Ich denke, du hast recht, es ist wieder höchste Zeit für mehr Abstand.
Leider suche ich noch immer nach der Lösung, sie innerlich abzuschütteln. Mich ärgert, dass sie einen Nerv trifft.
Hallo du, wenn ich dich richtig lese hast du schon ganz viel Klarsicht, einiges auch ausgesprcohen und mehr oder weniger verarbeitet. Käme es für dich infrage, Gesprächstherapie oder alternative Beratung zu suchen? Einfach nur für dich. Deine Vergangenheit ändert das nicht und auch deine Mutter wird sich nicht drehen, aber du kannst Kraft gewinnen und den Fluch hinter dir lassen.
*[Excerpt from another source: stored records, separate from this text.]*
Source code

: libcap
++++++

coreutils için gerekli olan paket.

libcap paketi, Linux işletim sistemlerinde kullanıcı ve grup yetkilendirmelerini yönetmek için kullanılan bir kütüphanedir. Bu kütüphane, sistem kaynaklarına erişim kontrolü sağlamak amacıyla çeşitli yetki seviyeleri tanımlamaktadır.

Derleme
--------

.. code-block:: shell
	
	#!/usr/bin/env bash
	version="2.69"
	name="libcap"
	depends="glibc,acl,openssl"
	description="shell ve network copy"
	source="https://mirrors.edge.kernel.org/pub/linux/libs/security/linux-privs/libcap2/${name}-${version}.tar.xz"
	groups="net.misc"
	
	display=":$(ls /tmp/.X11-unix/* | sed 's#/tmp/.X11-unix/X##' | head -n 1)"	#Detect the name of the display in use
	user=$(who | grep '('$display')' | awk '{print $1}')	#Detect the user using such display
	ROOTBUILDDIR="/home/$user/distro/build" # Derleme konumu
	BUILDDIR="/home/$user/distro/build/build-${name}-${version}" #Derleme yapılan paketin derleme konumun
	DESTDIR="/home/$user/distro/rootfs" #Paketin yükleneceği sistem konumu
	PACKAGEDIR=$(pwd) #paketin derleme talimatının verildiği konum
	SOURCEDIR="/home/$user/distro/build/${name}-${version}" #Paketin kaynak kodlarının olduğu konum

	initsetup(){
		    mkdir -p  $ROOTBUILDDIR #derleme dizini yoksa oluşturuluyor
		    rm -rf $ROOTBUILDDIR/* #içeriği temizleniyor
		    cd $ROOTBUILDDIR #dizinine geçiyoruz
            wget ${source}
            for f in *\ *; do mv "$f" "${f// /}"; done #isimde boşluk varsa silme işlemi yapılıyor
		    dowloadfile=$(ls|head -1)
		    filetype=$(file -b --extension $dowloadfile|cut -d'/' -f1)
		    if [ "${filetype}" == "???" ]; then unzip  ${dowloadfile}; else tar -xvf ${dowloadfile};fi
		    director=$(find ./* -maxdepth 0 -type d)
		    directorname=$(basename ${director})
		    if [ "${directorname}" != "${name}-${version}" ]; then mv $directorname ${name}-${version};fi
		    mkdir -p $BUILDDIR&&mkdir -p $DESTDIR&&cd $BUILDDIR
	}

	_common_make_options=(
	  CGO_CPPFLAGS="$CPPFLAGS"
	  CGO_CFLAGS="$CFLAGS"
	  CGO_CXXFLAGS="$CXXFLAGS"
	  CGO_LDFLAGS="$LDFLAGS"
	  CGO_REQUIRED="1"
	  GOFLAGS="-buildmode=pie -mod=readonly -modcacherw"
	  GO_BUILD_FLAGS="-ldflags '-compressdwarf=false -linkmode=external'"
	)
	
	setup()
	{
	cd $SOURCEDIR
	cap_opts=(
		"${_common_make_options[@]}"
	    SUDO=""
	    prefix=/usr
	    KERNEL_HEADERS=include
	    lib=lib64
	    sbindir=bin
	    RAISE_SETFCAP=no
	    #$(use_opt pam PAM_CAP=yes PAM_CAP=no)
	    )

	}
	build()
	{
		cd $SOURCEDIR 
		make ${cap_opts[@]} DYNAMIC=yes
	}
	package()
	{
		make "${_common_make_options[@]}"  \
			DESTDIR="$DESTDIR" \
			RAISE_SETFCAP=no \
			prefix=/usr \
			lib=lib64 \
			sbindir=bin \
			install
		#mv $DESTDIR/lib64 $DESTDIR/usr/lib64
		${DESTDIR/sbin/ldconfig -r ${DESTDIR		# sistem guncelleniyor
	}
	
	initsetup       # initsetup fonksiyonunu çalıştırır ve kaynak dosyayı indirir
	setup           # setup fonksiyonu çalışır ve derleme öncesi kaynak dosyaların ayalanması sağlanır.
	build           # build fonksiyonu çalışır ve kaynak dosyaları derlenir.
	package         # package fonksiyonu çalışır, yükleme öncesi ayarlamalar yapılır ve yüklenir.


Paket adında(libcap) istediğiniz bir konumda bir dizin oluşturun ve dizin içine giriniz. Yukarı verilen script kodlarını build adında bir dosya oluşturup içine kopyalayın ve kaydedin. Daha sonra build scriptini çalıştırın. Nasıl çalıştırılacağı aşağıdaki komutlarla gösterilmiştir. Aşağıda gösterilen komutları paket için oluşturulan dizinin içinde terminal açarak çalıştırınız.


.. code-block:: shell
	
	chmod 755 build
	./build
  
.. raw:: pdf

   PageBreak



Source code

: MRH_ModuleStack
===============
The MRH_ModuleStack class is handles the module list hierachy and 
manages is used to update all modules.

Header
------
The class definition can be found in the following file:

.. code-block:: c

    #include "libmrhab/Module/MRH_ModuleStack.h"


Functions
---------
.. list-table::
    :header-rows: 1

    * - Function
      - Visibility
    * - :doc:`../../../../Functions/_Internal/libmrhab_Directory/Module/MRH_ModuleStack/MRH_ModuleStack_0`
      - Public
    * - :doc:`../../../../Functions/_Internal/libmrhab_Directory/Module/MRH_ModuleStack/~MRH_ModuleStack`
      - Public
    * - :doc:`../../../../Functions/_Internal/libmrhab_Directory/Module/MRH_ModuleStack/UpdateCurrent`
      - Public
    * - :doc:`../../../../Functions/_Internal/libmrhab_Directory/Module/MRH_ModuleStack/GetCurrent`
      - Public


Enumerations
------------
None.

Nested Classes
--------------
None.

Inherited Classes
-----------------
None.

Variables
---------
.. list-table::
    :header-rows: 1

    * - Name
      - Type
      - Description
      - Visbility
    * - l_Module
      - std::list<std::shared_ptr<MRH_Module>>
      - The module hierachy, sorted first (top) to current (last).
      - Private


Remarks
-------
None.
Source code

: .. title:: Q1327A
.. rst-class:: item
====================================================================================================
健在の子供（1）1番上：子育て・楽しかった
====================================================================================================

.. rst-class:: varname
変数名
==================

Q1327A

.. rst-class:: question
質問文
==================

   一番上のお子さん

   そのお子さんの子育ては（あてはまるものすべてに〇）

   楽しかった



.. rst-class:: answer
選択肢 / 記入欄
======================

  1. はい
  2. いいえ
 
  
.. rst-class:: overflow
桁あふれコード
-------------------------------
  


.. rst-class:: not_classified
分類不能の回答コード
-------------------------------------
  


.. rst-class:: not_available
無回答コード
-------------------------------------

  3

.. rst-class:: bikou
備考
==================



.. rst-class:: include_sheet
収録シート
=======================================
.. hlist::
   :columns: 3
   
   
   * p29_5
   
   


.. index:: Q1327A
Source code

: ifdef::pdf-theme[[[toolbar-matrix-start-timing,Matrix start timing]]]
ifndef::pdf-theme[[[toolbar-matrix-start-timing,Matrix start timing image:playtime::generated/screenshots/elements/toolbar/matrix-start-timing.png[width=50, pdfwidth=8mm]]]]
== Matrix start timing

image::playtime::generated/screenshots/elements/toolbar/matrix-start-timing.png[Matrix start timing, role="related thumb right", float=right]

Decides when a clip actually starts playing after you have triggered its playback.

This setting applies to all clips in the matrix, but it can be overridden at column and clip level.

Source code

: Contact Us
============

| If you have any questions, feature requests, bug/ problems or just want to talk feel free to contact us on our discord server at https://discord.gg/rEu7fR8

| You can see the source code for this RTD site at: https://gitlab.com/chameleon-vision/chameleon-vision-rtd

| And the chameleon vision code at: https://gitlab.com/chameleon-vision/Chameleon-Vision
Da bist du ja schon gut unterwegs - Unterstützung auf deinem Seelenweg schadet ganz bestimmt nicht. Kontaktabbruch muß gar nicht sein. Könnte passieren, wenn deine Mutter mit ihrem Gezicke nicht mehr landet, aber sie ist über 18 und ab einem gewissen Alter ist bockiges Aufstampfen nicht mehr niedlich. Ich wünsch dir viel Kraft, hör auf dein Herz!
Das Bild vom nicht mehr niedlichen trotzigen Aufstampfen werde ich mir mitnehmen, es trifft sehr viel auf den Punkt.
Danke dir!
>>>Ich kann sie einfach nicht mehr ertragen<<<
Wenn du das wirklich so meinst, wie du es geschrieben hast, bleibt doch nur der Kontaktabbruch .
Ich ertrage die Steuererklärung auch nicht wirklich, aber mach sie trotzdem unter Heulen und Zähneklappern. 😄
Spass beiseite, es gibt immer mal Impulse, wie man mit unschönen Realitäten umgehen kann. Genau danach habe ich geschürft.